→ Set exercise
Could you render the lines in the entries below, from the line with "order: Apiales" to the line with "genus: Petasites", both included, as a JSON list of strings with one string per line and blank lines left out?

→ Materials provided
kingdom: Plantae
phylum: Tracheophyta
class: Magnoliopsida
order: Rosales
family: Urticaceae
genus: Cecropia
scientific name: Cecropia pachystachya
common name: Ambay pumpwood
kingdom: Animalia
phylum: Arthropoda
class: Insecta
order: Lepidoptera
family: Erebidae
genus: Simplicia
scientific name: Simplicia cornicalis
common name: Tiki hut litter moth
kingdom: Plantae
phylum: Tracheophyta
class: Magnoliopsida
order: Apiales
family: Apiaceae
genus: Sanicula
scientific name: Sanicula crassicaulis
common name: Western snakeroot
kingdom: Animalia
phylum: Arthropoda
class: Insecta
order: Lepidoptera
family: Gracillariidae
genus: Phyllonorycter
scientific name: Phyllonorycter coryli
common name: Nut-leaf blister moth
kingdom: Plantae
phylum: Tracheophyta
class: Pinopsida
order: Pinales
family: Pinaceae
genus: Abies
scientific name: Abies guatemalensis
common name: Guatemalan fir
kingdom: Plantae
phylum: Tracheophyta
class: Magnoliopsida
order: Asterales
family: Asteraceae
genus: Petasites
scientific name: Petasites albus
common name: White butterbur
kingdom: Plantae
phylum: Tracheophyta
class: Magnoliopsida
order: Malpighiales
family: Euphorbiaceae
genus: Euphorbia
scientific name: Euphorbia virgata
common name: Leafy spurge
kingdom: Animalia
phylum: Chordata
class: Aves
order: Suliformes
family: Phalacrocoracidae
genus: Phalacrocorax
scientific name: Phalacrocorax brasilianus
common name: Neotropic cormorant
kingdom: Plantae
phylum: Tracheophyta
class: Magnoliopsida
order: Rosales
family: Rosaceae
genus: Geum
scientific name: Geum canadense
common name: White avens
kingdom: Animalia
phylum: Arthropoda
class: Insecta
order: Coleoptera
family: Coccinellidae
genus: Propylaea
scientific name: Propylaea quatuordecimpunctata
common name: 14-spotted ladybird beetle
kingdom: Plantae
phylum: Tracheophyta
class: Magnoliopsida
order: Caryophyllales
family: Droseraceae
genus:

→ Output of the task
[
  "order: Apiales",
  "family: Apiaceae",
  "genus: Sanicula",
  "scientific name: Sanicula crassicaulis",
  "common name: Western snakeroot",
  "kingdom: Animalia",
  "phylum: Arthropoda",
  "class: Insecta",
  "order: Lepidoptera",
  "family: Gracillariidae",
  "genus: Phyllonorycter",
  "scientific name: Phyllonorycter coryli",
  "common name: Nut-leaf blister moth",
  "kingdom: Plantae",
  "phylum: Tracheophyta",
  "class: Pinopsida",
  "order: Pinales",
  "family: Pinaceae",
  "genus: Abies",
  "scientific name: Abies guatemalensis",
  "common name: Guatemalan fir",
  "kingdom: Plantae",
  "phylum: Tracheophyta",
  "class: Magnoliopsida",
  "order: Asterales",
  "family: Asteraceae",
  "genus: Petasites"
]